The Golden Ray While Being Carved into pieces (April, 2020) The Super-structure Heading Out as we were Coming In
That night we anchored off of St. Simons and dined at The Coastal Kitchen, one of our favorite finds from last year. And then on Tuesday the 2nd we sailed to St. Augustine to catch a mooring ball and hopefully spend a couple of nights enjoying the city.
However, Mother Nature had other plans for us. When we went to bed Tuesday night, we’d decided to press on to Ponce Inlet and then to Cape Canaveral, Fort Pierce, Lake Worth in West Palm Beach, and then Fort Lauderdale, but just before Wednesday’s sunrise, Andy checked the weather and discovered a major storm was developing. It was so big that some of the coastal states north of us would preemptively declare a state of emergency! And even though the worst of this nor’easter would remain north of us, they were still expecting sustained winds of 45 – 50 miles an hour and heavy seas in our area.

Andy and I both believe that kind of storm should not be life-threatening aboard Gratitude, but we also have absolutely NO interest in testing that belief. So we changed our plans on the fly and decided to bug out of St. Augustine just before noon and sail all the way to Lake Worth (West Palm Beach) in one 24-hour shot. It would mean trading off constant watches at the helm, but we agreed that we only had two choices: this one long sail, or hunkering down in St. Augustine and delaying our arrival in Ft. Lauderdale by at least a week. Our choice seemed clear, if we wanted to keep all the boat service appointments we’d arranged.
So on Wednesday, November 3rd, we passed under the majestic Bridge of Lions just before noon and rounded Cape Canaveral around midnight. The good news was that this put us in safe waters, having outrun the storm. We spent the next several hours trading watches at the helm before setting our anchor in Lake Worth at 1:00 p.m. the next day, where we got some dinner and had an early bedtime to catch up on our missed sleep. On Friday, we scudded along in rainy, blustery weather and bouncy seas until we were safely to our dock in Harbour Towne Marina in Dania Beach, FL about 3:30 p.m.
Boat Projects!
We had some wiring projects that we needed professional help with. We were also due a major service on our engines, and we had decided to change out our underwater lights and put our folding propellors back on (this last one might have been a questionable decision since we had serious trouble with these props last year). We also wanted to have our sail rigging professionally inspected before we went any further east and south, and our dinghy, Patience, was due for her annual engine service. Gotta keep Patience happy if we want to be able to go ashore!

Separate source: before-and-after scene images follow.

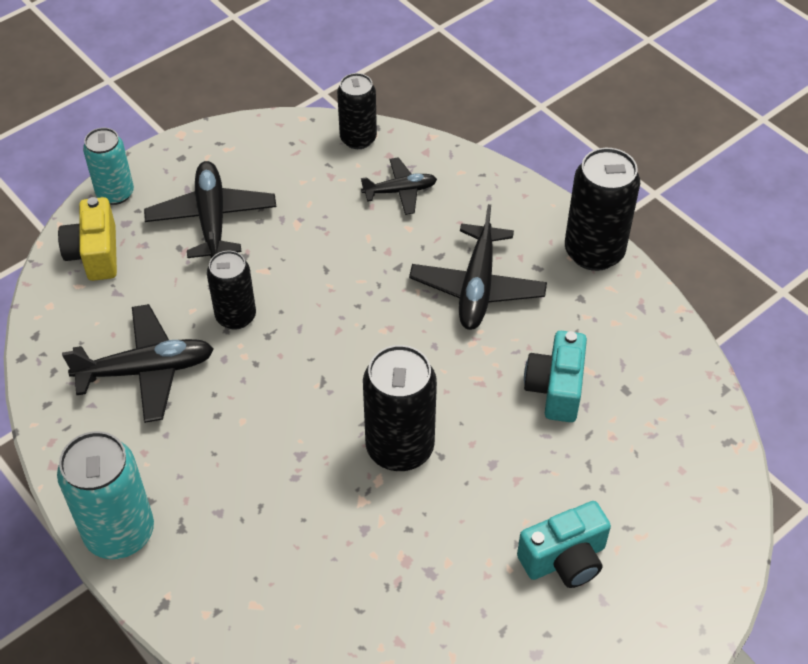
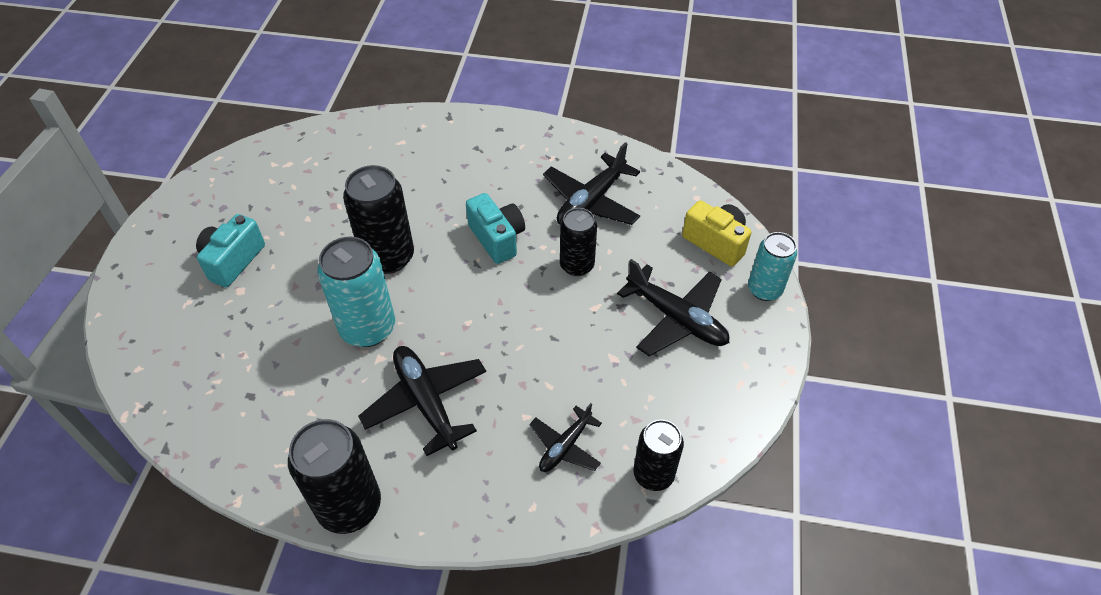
camera: 140 degrees right, 0 degrees up
turquoise can [57,431,154,559] -> turquoise can moved to [317,237,395,347]
turquoise camera [524,331,587,422] -> turquoise camera moved to [466,193,525,264]

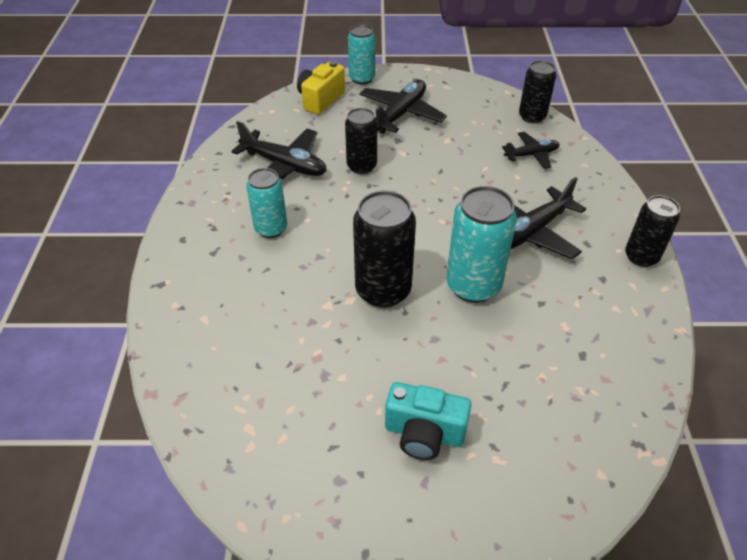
camera: 100 degrees left, 5 degrees down
black can [288,419,381,534] -> black can [625,195,680,267], size x0.65
turquoise camera [466,193,525,264] -> none
black plane [529,403,602,472] -> black plane turned 45 degrees counterclockwise [502,132,560,169]
none -> turquoise can [246,168,287,238]

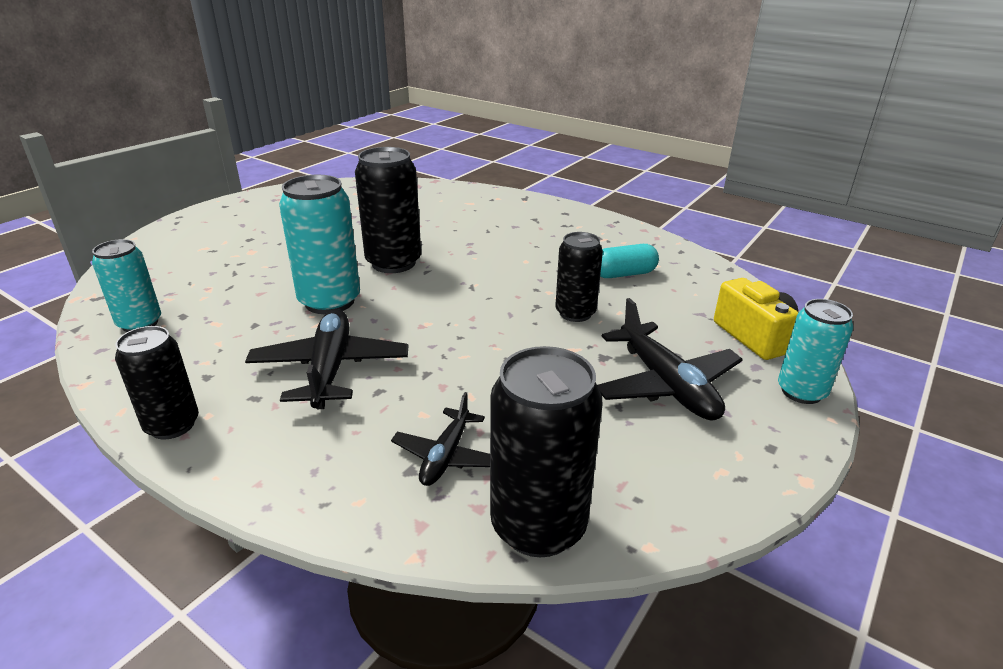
camera: 125 degrees right, 15 degrees down
black plane [231,121,327,179] -> turquoise capsule [600,244,659,278]
turquoise can [246,168,287,238] -> turquoise can moved to [92,239,161,332]
turquoise camera [385,382,471,460] -> none
black can [519,60,556,123] -> black can [490,346,602,557], size x1.54

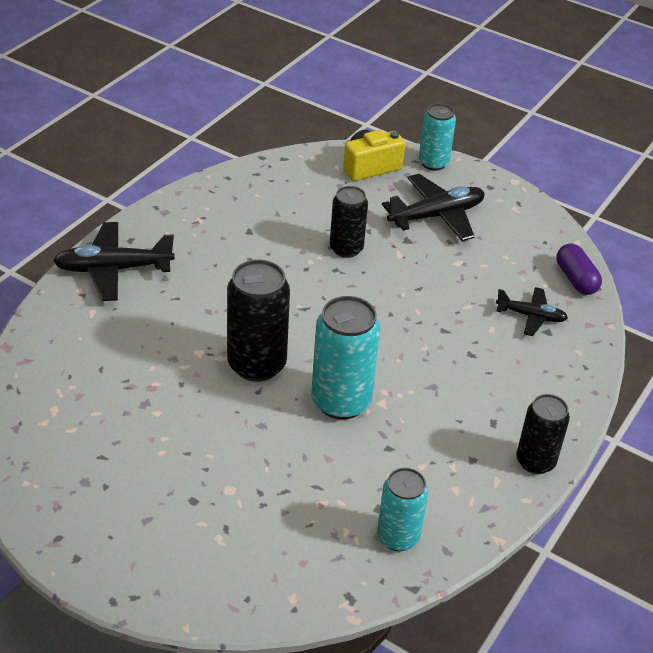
camera: 95 degrees left, 10 degrees up
black plane [245,309,408,409] -> black plane moved to [53,222,175,301]
black can [490,346,602,557] -> purple capsule [556,244,602,295]
turquoise capsule [600,244,659,278] -> none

When we arrived in Ft. Lauderdale, we discovered that Chris and Chris aboard Scintilla, a couple we had previously met in Charleston, had arrived there a few days ahead of us. While in Charleston, Chris gave us our first lesson in splicing lines, which is a way to join two ropes together without using knots. Among the many benefits of splicing, it’s stronger than tying knots, and it’s been on our list of things to learn for some time. We got a tour of their boat and were amazed at the remarkable job they had done of networking their various systems together. He had also engineered his own water maker, which left Andy very impressed.
Now, we are in that state where for one brief, shining moment, everything on the boat seems to be working. It won’t last; after all, we’re on a sailboat! We are spending our remaining few days before Thanksgiving enjoying the warmer weather, doing our final provisioning, and planning our passage east to The Bahamas in just a few days.